→ **DATA LISTING**
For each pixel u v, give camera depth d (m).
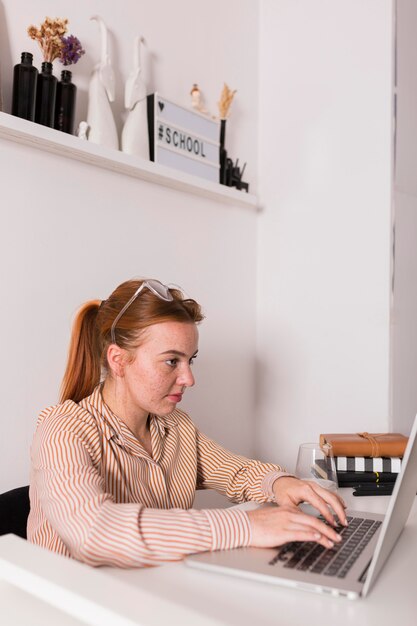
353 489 1.37
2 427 1.52
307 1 2.31
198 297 2.12
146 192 1.91
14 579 0.70
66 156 1.66
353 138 2.18
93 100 1.72
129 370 1.17
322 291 2.24
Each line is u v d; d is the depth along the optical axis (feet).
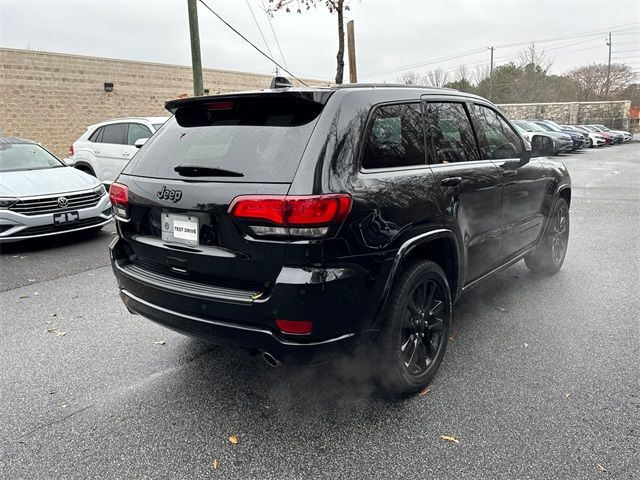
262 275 7.79
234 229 7.91
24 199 20.66
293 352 7.77
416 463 7.77
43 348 12.05
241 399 9.71
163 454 8.11
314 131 8.02
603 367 10.61
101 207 22.97
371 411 9.22
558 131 82.94
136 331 13.04
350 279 7.85
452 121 11.24
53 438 8.54
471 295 15.23
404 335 9.46
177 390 10.07
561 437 8.29
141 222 9.65
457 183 10.41
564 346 11.65
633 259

→ **WHAT YOU HAVE TO DO**
Starting with the line that contains "353 489 1.37", print every line through the end of the data exactly as written; omit all pictures and add nothing else.

→ **TASK RESPONSE**
353 489 1.37
2 427 1.52
307 1 2.31
198 297 2.12
146 192 1.91
14 579 0.70
66 156 1.66
353 138 2.18
93 100 1.72
129 370 1.17
322 291 2.24
Each line is u v d; d is the depth along the optical axis (feet).
262 275 7.79
234 229 7.91
24 199 20.66
293 352 7.77
416 463 7.77
43 348 12.05
241 399 9.71
163 454 8.11
314 131 8.02
603 367 10.61
101 207 22.97
371 411 9.22
558 131 82.94
136 331 13.04
350 279 7.85
452 121 11.24
53 438 8.54
471 295 15.23
404 335 9.46
177 390 10.07
561 437 8.29
141 222 9.65
457 183 10.41
564 346 11.65
633 259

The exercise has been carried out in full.